Editor’s note: This op-ed is by award-winning journalist Telly Halkias. It first appeared in the Bennington Banner.
On a recent Monday I ran into a friend I hadn’t seen in well over a year, and she was distressed. She’s been trying to sell her home and move closer to her four grandchildren for the past several years, with little success. Her frustration boiled over when reviewing a plan to make drastic and wholesale life changes to force the issue.
I shook my head and said: “Go fly a kite.” My apparent flippancy seemed out of place until I explained. As it was, Monday was a religious holiday in my ancestral Greece. Known there as “Clean Monday,” it’s the first day of Lent, seven weeks prior to Easter Sunday. The day is marked by the custom of kite flying, and is meant to herald the start of Mediterranean spring.
On one Clean Monday in the early 1970s, after my family had moved to Greece from the U.S., I tried to fly a kite and failed miserably. I vowed never to do it again.
The next year, my father recalled that proclamation and offered up some kite-flying lessons to me and a group of friends. I don’t recall our exact ages — we were in elementary school — but that day remains etched in my memory for the grand spectacle of an Athenian horizon buzzing with kites — and my reluctance to join in.
Nevertheless, Dad made me tag along. He had taken us to an undeveloped area at the foot of Mount Hymettus. Other revelers already had launched their vessels, forming a rainbow above us. As in the previous year, my initial attempts to fly the kite were ugly. Then Dad stepped in.
Greek kites were tough to manage, at least for me. Far from the simple diamond composite American design with tail attached, they were large hexagonal wood frames draped with paper. The tail had to be symmetrically mounted from a hanger rope. I wanted no part of it.
My father ignored me. He showed the boys a technique to attach the tail, and how a smooth launch needed some coordination between two holders and one runner. Then he discussed the finer points of letting out string while still tugging to gain altitude.
With me watching, the guys did very well. Our kite went far and high — so much so that after awhile it looked like a speck above us, not the low-altitude Ben Franklin thunderstorm image from my school books.

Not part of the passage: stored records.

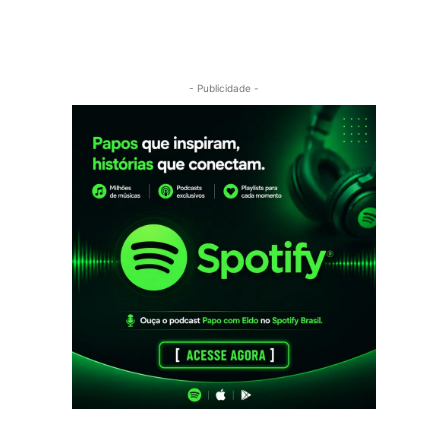
- Publicidade -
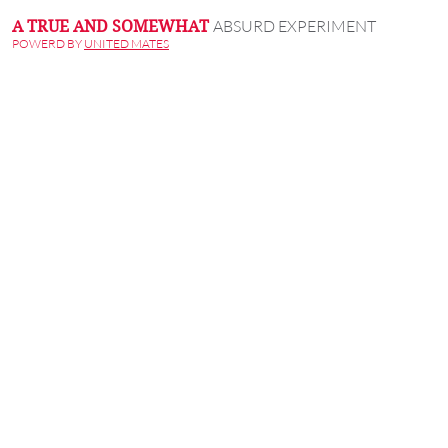
ABSURD EXPERIMENT
A TRUE AND SOMEWHAT
POWERD BY
UNITED MATES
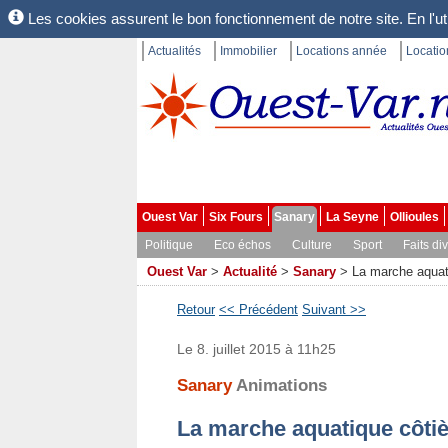
Les cookies assurent le bon fonctionnement de notre site. En l'uti
Actualités
Immobilier
Locations année
Locati
Ouest Var
Six Fours
Sanary
La Seyne
Ollioules
Politique
Eco échos
Culture
Sport
Faits di
Ouest Var
>
Actualité
>
Sanary
>
La marche aquati
Retour
<< Précédent
Suivant >>
Le 8. juillet 2015 à 11h25
Sanary
Animations
La marche aquatique côtiè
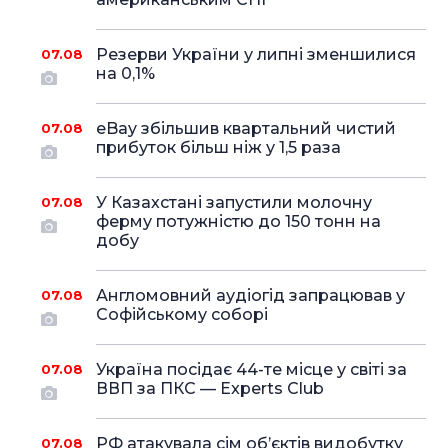
Резерви України у липні зменшилися
07.08
на 0,1%
eBay збільшив квартальний чистий
07.08
прибуток більш ніж у 1,5 раза
У Казахстані запустили молочну
07.08
ферму потужністю до 150 тонн на
добу
Англомовний аудіогід запрацював у
07.08
Софійському соборі
Україна посідає 44-те місце у світі за
07.08
ВВП за ПКС — Experts Club
РФ атакувала сім об’єктів видобутку
07.08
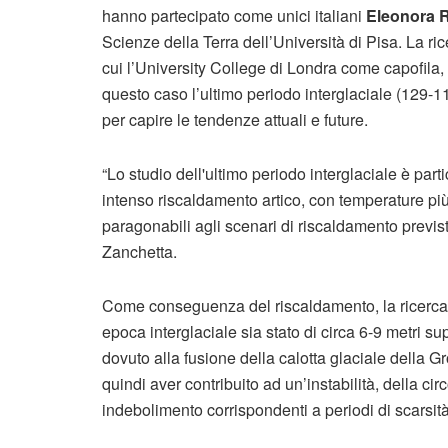
hanno partecipato come unici italiani
Eleonora R
Scienze della Terra dell’Università di Pisa. La ri
cui l’University College di Londra come capofila, 
questo caso l’ultimo periodo interglaciale (129-11
per capire le tendenze attuali e future.
“Lo studio dell'ultimo periodo interglaciale è par
intenso riscaldamento artico, con temperature più a
paragonabili agli scenari di riscaldamento previst
Zanchetta.
Come conseguenza del riscaldamento, la ricerca ha
epoca interglaciale sia stato di circa 6-9 metri su
dovuto alla fusione della calotta glaciale della 
quindi aver contribuito ad un’instabilità, della c
indebolimento corrispondenti a periodi di scarsit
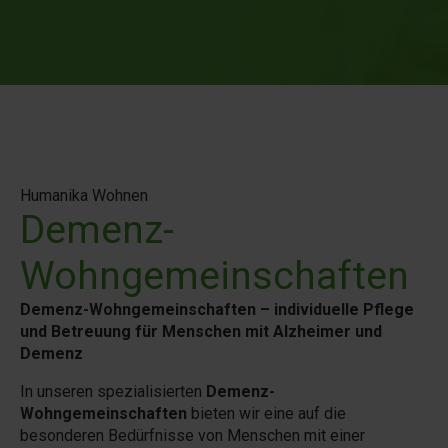
Humanika Wohnen
Demenz-
Wohngemeinschaften
Demenz-Wohngemeinschaften – individuelle Pflege
und Betreuung für Menschen mit Alzheimer und
Demenz
In unseren spezialisierten
Demenz-
Wohngemeinschaften
bieten wir eine auf die
besonderen Bedürfnisse von Menschen mit einer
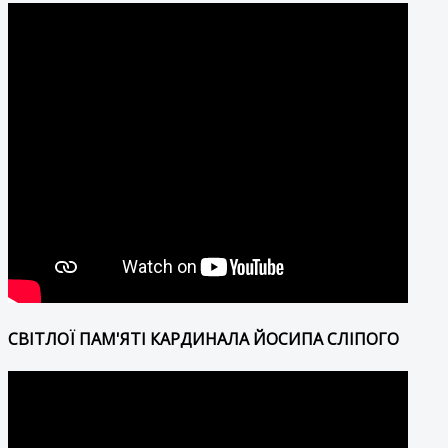
СВІТЛОЇ ПАМ'ЯТІ КАРДИНАЛА ЙОСИПА СЛІПОГО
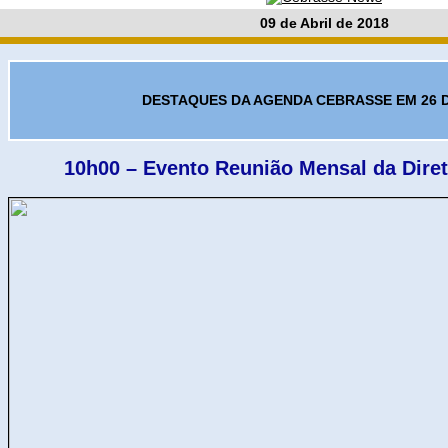
09 de Abril de 2018
DESTAQUES DA AGENDA CEBRASSE EM 26 D
10h00 – Evento Reunião Mensal da Diret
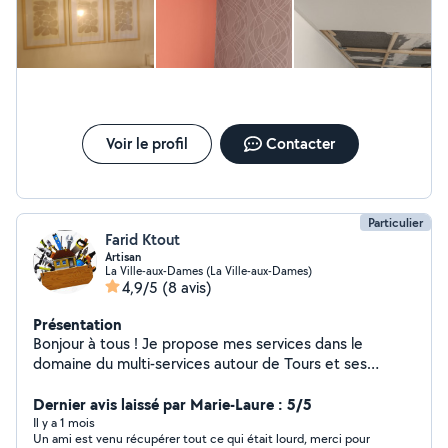
Voir le profil
Contacter
Particulier
Farid Ktout
Artisan
La Ville-aux-Dames (La Ville-aux-Dames)
4,9/5
(8 avis)
Présentation
Bonjour à tous ! Je propose mes services dans le
domaine du multi-services autour de Tours et ses
environs. Sérieux, réactif et polyvalent, j'interviens pour
vous aider dans vos petits et grands besoins du
Dernier avis laissé par Marie-Laure : 5/5
quotidien. Mes services : Bricolage : montage de
Il y a 1 mois
Un ami est venu récupérer tout ce qui était lourd, merci pour
meubles, réparations diverses, petits travaux Entretien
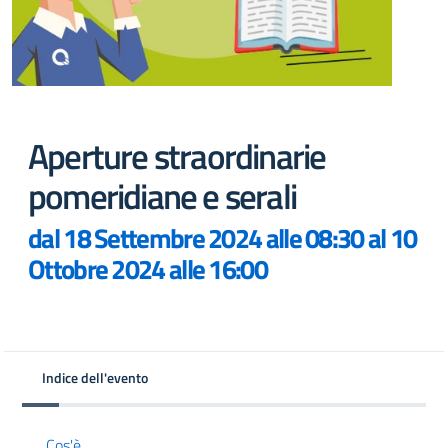
Aperture straordinarie
pomeridiane e serali
dal 18 Settembre 2024 alle 08:30 al 10
Ottobre 2024 alle 16:00
Indice dell'evento
Cos'è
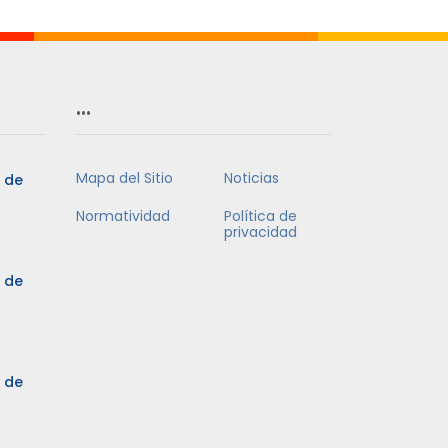
…
Mapa del Sitio
Noticias
5 de
Normatividad
Política de
privacidad
5 de
3 de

While secretly admiring the day’s handiwork, I had resisted Dad and never showed any outward enjoyment. But our kite turned in quite the performance: We were Mission Control in Houston, and it was an Apollo space capsule. In subsequent years, on Clean Monday, the gang and I gave it a shot without my father, but we couldn’t replicate that one glorious day. Our kites never sailed as well, and by the time high school rolled around, we had given up.
Yet even then I rode my bike to the Hymettus foothills to watch the kite flyers. Later, I’d return home and admire the Lenten menagerie from my bedroom window, through binoculars. The next time I flew a kite was some 20 years later in the Boston suburbs, when I took my son Jason out at age 8 — or was it 9? That’s how fast it all went. When Jason flew a kite for the first time, my father wasn’t there. He was wracked with leukemia and dying. Neither of us would ever see him again.
So for me, it’s too late. But my friend, even at age 70, still has a chance to look back with no regrets. I told her to slow down, be grateful for all she has — like her four grandchildren — and eventually she’d realize her dreams without burning bridges.
I only wish I knew the first time I flew a kite with Dad would be my last. I still see him there with the guys, his white dress shirt open at the collar and cigarette in hand. His typically slicked-back hair was a mess as he laughed and shouted encouragement to a group of schoolboys not much taller than his waist.
On that Clean Monday, our kite rocketed into the Greek sky, a canvas so blue it hurt to watch for long.